2) Per RAW, you'd track them all separately, even if they're the same type and backstory, such as the example you gave or the PCs all having a substantial debt to the same crime lord.

3) A PC can split their Obligation however they like, thought it's been suggested to avoid taking more than two different Obligations at any given time by Sterling Hershey, who wrote that particular section of the rules. And you can even do this with your starting Obligation, such as taking the default 10 that a group of 4 to 5 PCs begins with and splitting it into Debt 5 and Blackmail 5, and then taking an extra +5 Obligation and either applying it to one of the two in whole or splitting it up, such as having Debt 8 and Blackmail 7 (total Obligation is 15)

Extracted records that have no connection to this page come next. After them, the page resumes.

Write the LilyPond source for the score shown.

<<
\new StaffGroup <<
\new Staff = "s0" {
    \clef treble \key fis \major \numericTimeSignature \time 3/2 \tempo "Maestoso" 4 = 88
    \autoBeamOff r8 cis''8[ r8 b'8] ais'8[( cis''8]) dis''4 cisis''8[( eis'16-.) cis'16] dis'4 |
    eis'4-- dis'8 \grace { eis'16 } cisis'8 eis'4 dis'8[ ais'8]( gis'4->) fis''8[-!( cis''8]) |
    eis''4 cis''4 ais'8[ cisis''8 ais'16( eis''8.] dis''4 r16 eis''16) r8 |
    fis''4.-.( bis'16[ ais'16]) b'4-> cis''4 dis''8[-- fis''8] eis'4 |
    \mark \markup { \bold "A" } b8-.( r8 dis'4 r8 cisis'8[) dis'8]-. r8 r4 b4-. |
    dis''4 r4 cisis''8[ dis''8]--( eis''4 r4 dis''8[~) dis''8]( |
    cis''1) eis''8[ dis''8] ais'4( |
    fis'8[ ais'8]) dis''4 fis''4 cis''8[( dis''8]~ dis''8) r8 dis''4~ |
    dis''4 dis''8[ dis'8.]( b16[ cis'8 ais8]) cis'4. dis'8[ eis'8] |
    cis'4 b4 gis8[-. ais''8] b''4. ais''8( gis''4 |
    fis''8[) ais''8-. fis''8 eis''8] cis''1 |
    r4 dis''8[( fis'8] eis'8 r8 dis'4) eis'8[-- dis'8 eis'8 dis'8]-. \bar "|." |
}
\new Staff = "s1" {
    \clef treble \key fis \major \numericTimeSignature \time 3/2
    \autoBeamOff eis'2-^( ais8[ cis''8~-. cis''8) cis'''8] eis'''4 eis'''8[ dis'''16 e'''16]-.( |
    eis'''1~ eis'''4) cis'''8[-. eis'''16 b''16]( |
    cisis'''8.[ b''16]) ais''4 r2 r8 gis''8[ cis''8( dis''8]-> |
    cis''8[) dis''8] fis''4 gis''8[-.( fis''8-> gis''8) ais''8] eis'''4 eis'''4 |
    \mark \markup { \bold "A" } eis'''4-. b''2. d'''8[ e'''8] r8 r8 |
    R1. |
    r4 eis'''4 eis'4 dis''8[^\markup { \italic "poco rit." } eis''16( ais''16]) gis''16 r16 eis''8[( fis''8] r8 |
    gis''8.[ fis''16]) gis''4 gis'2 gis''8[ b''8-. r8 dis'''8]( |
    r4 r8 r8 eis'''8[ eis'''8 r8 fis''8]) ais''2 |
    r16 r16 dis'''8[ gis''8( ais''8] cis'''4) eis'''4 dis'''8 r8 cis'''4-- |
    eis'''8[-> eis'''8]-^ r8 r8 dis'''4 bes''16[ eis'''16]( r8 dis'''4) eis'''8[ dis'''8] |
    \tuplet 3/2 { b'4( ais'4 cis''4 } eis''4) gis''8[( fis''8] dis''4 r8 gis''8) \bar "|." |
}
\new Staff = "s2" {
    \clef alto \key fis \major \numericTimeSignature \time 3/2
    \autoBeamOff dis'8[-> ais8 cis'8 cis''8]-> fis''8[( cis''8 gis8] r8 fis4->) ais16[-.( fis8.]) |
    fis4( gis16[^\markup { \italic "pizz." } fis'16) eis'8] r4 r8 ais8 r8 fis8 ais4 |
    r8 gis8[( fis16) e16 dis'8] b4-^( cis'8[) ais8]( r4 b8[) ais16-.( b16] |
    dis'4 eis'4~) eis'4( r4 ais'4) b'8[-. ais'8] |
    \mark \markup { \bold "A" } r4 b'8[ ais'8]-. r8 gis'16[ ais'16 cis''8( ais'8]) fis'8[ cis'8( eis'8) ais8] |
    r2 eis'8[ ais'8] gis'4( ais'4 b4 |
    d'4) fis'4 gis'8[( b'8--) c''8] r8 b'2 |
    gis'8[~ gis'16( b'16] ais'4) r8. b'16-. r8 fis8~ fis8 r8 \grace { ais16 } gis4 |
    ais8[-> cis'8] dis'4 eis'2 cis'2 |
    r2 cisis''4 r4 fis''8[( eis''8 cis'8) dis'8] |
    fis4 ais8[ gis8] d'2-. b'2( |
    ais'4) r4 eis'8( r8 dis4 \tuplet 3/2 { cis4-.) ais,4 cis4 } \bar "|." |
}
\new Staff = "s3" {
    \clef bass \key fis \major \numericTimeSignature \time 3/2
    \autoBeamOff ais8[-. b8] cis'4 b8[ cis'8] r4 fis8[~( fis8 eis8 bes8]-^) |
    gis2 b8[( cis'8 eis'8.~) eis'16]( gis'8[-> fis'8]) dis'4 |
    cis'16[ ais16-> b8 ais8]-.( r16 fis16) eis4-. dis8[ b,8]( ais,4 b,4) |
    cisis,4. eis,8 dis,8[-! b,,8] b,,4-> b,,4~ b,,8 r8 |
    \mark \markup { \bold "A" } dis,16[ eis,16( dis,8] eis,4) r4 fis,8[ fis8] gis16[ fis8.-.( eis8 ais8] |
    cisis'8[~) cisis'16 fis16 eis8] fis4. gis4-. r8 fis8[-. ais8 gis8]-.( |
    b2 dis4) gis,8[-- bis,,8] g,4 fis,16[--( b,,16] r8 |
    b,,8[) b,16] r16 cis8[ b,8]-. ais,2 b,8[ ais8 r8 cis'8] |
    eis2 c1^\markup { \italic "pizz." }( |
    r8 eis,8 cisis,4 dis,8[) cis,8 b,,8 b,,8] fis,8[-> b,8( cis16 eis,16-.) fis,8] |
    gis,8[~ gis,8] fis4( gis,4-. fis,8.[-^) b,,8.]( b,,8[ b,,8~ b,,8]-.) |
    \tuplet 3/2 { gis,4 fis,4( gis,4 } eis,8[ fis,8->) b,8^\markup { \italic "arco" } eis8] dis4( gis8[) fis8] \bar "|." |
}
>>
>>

As for your most recent question, that's a trickier one, and lacks any sort of official answer. Honestly, it's gonna depend on your group. Personally, I'd set the 4th player's Obligation at 10, and might consider reducing the group's total Obligation as well, particularly if they didn't take any extra Obligation, Other GM's have said new guy starts at 10 Obligation, and the prior players are stuck with their 15 points of individual Obligation.

It really only gets tricky if someone in the original group of players took the maximum allowable extra Obligation. If nobody did, then it's clean enough to reduce the base Obligation rank on the rest of the players.

If someone did, does the new guy get the opportunity to take on 15 Obligation, or just the 10?